Actress and dancer Priscilla Lopez, 55, for example, is typical. She's found great professional success as an actress and dancer in a range of roles from "A Chorus Line," in which she played Diana Morales, to "A Day in Hollywood/A Night in the Ukraine," for which she won a Tony Award playing Harpo Marx, and more recently, in the movie "Maid in Manhattan," in which she played pop queen Jennifer Lopez's mother. Yet Lopez finds point and purpose in worrying about being typecast as a Hispanic, and, then again, not being typecast as a Hispanic. Sometimes, the article reported, she even "felt guilty for working while so many Latinos did not."

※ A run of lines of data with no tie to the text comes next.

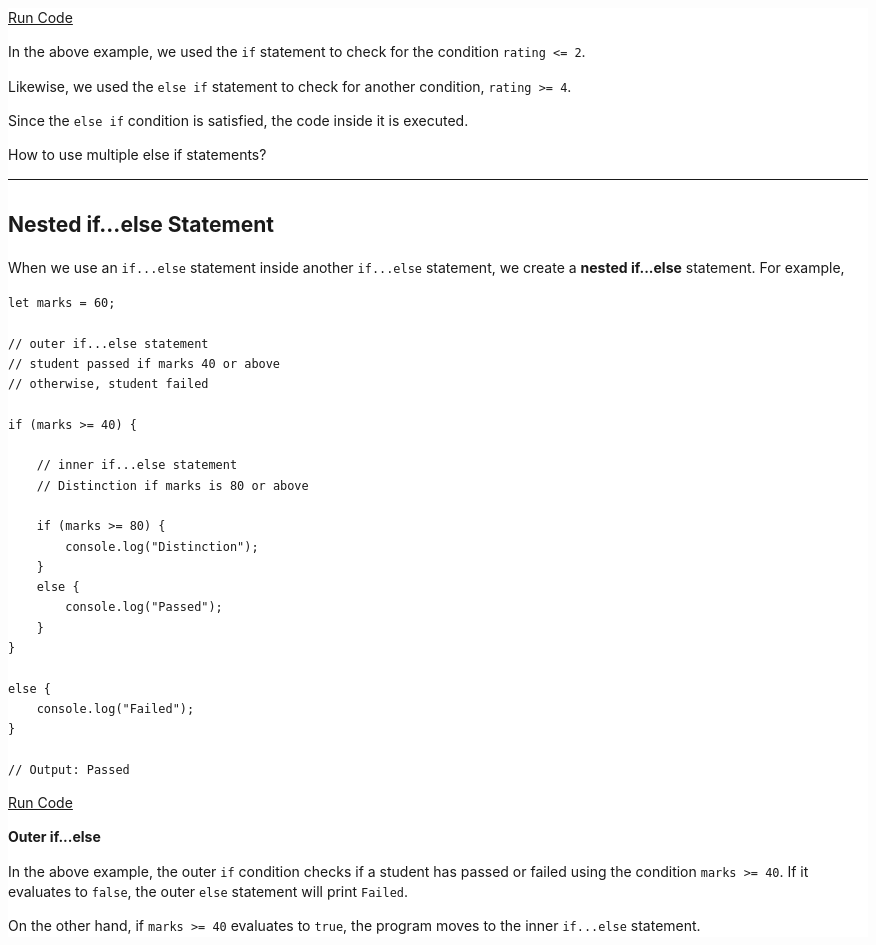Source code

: [Run Code](https://www.programiz.com/javascript/online-compiler)

In the above example, we used the `if` statement to check for the condition `rating <= 2`.

Likewise, we used the `else if` statement to check for another condition, `rating >= 4`.

Since the `else if` condition is satisfied, the code inside it is executed.

How to use multiple else if statements?

[](https://www.programiz.com/javascript/online-compiler)

---

## Nested if...else Statement

When we use an `if...else` statement inside another `if...else` statement, we create a **nested if...else** statement. For example,

```
let marks = 60;

// outer if...else statement
// student passed if marks 40 or above
// otherwise, student failed

if (marks >= 40) {

    // inner if...else statement
    // Distinction if marks is 80 or above

    if (marks >= 80) {
        console.log("Distinction");
    }
    else {
        console.log("Passed");
    }
}

else {
    console.log("Failed");
}

// Output: Passed
```

[Run Code](https://www.programiz.com/javascript/online-compiler)

**Outer if...else**

In the above example, the outer `if` condition checks if a student has passed or failed using the condition `marks >= 40`. If it evaluates to `false`, the outer `else` statement will print `Failed`.

On the other hand, if `marks >= 40` evaluates to `true`, the program moves to the inner `if...else` statement.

Talk about being damned if you do and damned if you don't (and also damned if no one else does). It is such a mindset, a continuous loop that circles but never reaches reality, that will probably link the expected early close of "Anna in the Tropics" not to a faltering play that drew mixed reviews, but rather to the conviction that Broadway just wasn't ready for a "Hispanic" play. In the self-deluding perpetuation of group mythology, the destiny of the individual, or the individual play, is lost.
In the Muslim enclave of Gloucester, the context may be entirely different, but the school of group-thought is the same. Last week, Sajid Badat, 24, was arrested by Scotland Yard under Britain's antiterrorism laws. This week, he was charged with being in cahoots with Al Qaeda-linked British shoe-bomber Richard Reid. In between, Gloucester's 2,500 Muslims have, as a group, seen fit to close ranks around him and Badat has been the subject of emotional outbursts, fervent declamations and bizarre requests.

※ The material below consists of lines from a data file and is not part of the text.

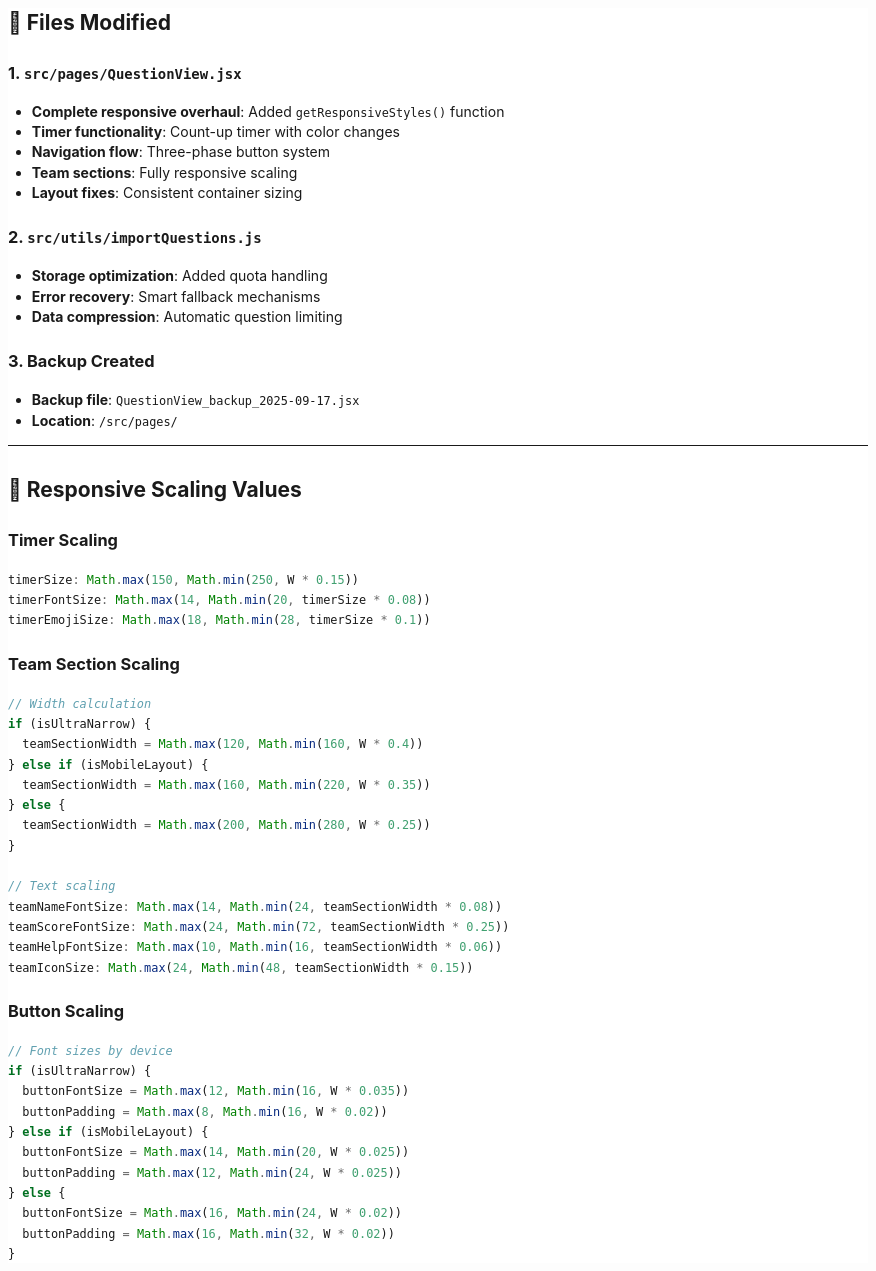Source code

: 
## 📁 Files Modified

### 1. `src/pages/QuestionView.jsx`
- **Complete responsive overhaul**: Added `getResponsiveStyles()` function
- **Timer functionality**: Count-up timer with color changes
- **Navigation flow**: Three-phase button system
- **Team sections**: Fully responsive scaling
- **Layout fixes**: Consistent container sizing

### 2. `src/utils/importQuestions.js`
- **Storage optimization**: Added quota handling
- **Error recovery**: Smart fallback mechanisms
- **Data compression**: Automatic question limiting

### 3. Backup Created
- **Backup file**: `QuestionView_backup_2025-09-17.jsx`
- **Location**: `/src/pages/`

---

## 🔧 Responsive Scaling Values

### Timer Scaling
```javascript
timerSize: Math.max(150, Math.min(250, W * 0.15))
timerFontSize: Math.max(14, Math.min(20, timerSize * 0.08))
timerEmojiSize: Math.max(18, Math.min(28, timerSize * 0.1))
```

### Team Section Scaling
```javascript
// Width calculation
if (isUltraNarrow) {
  teamSectionWidth = Math.max(120, Math.min(160, W * 0.4))
} else if (isMobileLayout) {
  teamSectionWidth = Math.max(160, Math.min(220, W * 0.35))
} else {
  teamSectionWidth = Math.max(200, Math.min(280, W * 0.25))
}

// Text scaling
teamNameFontSize: Math.max(14, Math.min(24, teamSectionWidth * 0.08))
teamScoreFontSize: Math.max(24, Math.min(72, teamSectionWidth * 0.25))
teamHelpFontSize: Math.max(10, Math.min(16, teamSectionWidth * 0.06))
teamIconSize: Math.max(24, Math.min(48, teamSectionWidth * 0.15))
```

### Button Scaling
```javascript
// Font sizes by device
if (isUltraNarrow) {
  buttonFontSize = Math.max(12, Math.min(16, W * 0.035))
  buttonPadding = Math.max(8, Math.min(16, W * 0.02))
} else if (isMobileLayout) {
  buttonFontSize = Math.max(14, Math.min(20, W * 0.025))
  buttonPadding = Math.max(12, Math.min(24, W * 0.025))
} else {
  buttonFontSize = Math.max(16, Math.min(24, W * 0.02))
  buttonPadding = Math.max(16, Math.min(32, W * 0.02))
}
```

"We are always expected to apologize for something that we have not done," community spokesman Ahmed Goga told the BBC. "Everyone in this community has condemned 9/11 time and time again. But we are being demonized and castigated despite being British through and through. Well, a lot of us feel we should not have to do it anymore -- and it's time we made a stand."
Made a stand on Sajid Badat's innocence? At this point, it's no cakewalk for the Badat defense. But ever since the young Gloucestrian was arrested, with the police confiscating a few plastic explosives from his home, local Muslims have not only exhorted fellow Britons to reserve judgment on Badat, but practically to withhold comment altogether. The press has been condemned as "filthy and racist." The police have been criticized for allowing neighbors to learn of the arrest on television (as if townspeople should have been privately notified) and for beefing up their ranks locally because it might "cause damage to the community's image." Home Secretary David Blunkett, who praised police for making the arrest, was accused of "building walls between our communities." As one speaker at a public meeting on the subject put it, "You have not arrested an individual but an entire community. Sajid is innocent and so is this community."
This notion of "collective innocence" is not uncommon in Gloucester's Muslim community. Indeed, the local imam of the Ryecroft Street Mosque has actually ruled out guilt as a Muslim option. ("A Muslim cannot be a terrorist as a terrorist cannot be a Muslim," he, um, explained.) Which is nonsense -- and worse than nonsense.
When everything is viewed exclusively through the scrim of religion, race or ethnicity, the individual disappears. Personal responsibility -- and the responsibility of the group to the person -- is lost in the creation of a destructive and dangerous mythology.